Give back exactly the stretch of data below from the line holding "noun, plural -ties." through the line holding "Martin Schmidt, Koblenz/Germany", both ends included, and leave the remaining lines out.

> [GIVEN INFORMATION]
== Segment start ==
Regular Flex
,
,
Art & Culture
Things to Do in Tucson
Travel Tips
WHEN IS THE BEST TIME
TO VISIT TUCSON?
== Segment end ==
== Segment start ==
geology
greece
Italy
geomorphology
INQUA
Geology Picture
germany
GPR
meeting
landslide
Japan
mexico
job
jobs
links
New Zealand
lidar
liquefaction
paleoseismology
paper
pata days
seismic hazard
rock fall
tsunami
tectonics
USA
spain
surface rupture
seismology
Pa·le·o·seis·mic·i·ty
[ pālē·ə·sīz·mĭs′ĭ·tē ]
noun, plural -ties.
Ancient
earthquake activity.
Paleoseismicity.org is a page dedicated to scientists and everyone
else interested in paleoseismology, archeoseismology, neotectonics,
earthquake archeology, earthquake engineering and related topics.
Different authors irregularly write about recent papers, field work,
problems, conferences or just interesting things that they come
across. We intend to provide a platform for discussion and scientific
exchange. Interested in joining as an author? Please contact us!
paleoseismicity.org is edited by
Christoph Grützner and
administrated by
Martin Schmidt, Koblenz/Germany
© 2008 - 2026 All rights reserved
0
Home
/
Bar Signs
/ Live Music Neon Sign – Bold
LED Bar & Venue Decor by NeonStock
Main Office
== Segment end ==
== Segment start ==
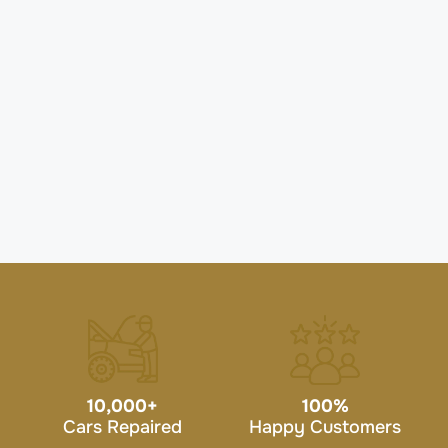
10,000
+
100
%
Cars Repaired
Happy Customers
== Segment end ==
> [THE ANSWER]
noun, plural -ties.
Ancient
earthquake activity.
Paleoseismicity.org is a page dedicated to scientists and everyone
else interested in paleoseismology, archeoseismology, neotectonics,
earthquake archeology, earthquake engineering and related topics.
Different authors irregularly write about recent papers, field work,
problems, conferences or just interesting things that they come
across. We intend to provide a platform for discussion and scientific
exchange. Interested in joining as an author? Please contact us!
paleoseismicity.org is edited by
Christoph Grützner and
administrated by
Martin Schmidt, Koblenz/Germany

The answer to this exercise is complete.